OBJETIVO DO EXERCÍCIO — Transcreva da crónica tudo desde “O trabalho de” até “triunfo do bem.”.
====== SECÇÃO DO TEXTO
Por Gento Roque Chaleca ([email protected])
Do Papa VI, na “Evangelii Nuntiandi”: «O homem moderno já não acredita em palavras, exige exemplos. Quando acredita na Palavra do pregador é porque a sua vida é exemplo». Extracto de uma conversa com o diácono e padrinho Paulo Roque.
O trabalho de escolher as figuras do ano, no meu ponto de vista, é difícil e por vezes incompreensível, mas tem de ser feito. Como em qualquer jardim, há sempre uma flor que mais se destaca e tem melhor aroma que as outras. Na miscelânea de flores, encontramos as seguintes: orquídeas, rosas, hibiscos, cravos, tulipas, e até mesmo espinhosas de vário jaez. Quanto às espinhosas do ano, não desejo que elas acabem, mas que vivam o suficiente para assistirem a virtude e o triunfo do bem.
Ao escolher as minhas figuras do ano não pretendi, de forma alguma, endeusá-las ou beatificá-las, que é contrário ao ABC da minha tradição católica. Estou ciente de que estas escolhas não encontrarão consenso entre os meus leitores, tão-pouco ficaria feliz se as minhas crónicas fossem uma espécie de catequese. Aceito, portanto, ideias contrárias, mas nunca o vilipêndio de quem muitas vezes se esconde no espesso véu do anonimato, até que a ventaria mostre a sua cloaca aos olhos de todos.
============
====== EXCERTOS DOS REGISTOS
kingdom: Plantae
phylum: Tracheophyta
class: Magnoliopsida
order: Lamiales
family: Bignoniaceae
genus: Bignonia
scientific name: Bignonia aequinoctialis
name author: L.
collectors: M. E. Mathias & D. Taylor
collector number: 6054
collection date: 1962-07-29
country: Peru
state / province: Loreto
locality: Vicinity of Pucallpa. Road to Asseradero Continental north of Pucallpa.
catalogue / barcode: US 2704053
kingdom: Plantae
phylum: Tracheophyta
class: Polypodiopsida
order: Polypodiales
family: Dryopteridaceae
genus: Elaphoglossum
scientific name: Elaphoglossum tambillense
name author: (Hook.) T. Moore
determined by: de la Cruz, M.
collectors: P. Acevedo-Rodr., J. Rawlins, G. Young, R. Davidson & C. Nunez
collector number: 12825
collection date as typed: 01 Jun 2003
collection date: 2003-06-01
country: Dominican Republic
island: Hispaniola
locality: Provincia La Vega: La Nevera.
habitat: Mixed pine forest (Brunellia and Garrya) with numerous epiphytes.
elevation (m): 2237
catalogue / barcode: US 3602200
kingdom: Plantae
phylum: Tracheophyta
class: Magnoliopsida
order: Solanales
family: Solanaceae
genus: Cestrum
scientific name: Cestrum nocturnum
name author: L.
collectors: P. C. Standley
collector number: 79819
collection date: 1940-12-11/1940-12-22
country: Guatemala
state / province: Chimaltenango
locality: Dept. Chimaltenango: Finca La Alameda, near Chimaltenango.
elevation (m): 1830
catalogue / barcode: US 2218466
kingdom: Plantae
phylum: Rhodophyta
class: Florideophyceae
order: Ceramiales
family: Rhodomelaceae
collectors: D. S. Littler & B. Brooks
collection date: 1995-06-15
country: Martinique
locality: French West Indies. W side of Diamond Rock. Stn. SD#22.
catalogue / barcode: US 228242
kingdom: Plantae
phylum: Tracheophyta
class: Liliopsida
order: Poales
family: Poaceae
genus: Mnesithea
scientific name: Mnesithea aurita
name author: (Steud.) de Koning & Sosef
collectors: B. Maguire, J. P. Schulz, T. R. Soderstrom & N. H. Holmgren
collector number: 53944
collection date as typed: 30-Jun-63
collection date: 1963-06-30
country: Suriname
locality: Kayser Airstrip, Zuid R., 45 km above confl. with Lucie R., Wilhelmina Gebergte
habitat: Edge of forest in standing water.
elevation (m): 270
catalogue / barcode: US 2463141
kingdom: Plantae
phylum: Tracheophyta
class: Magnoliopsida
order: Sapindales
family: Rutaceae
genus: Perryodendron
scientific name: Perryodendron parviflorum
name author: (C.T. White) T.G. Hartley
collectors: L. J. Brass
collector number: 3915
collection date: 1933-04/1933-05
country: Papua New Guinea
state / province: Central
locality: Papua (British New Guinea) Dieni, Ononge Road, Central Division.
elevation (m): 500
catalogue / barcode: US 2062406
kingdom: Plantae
============
RESPOSTA DO EXERCÍCIO —
O trabalho de escolher as figuras do ano, no meu ponto de vista, é difícil e por vezes incompreensível, mas tem de ser feito. Como em qualquer jardim, há sempre uma flor que mais se destaca e tem melhor aroma que as outras. Na miscelânea de flores, encontramos as seguintes: orquídeas, rosas, hibiscos, cravos, tulipas, e até mesmo espinhosas de vário jaez. Quanto às espinhosas do ano, não desejo que elas acabem, mas que vivam o suficiente para assistirem a virtude e o triunfo do bem.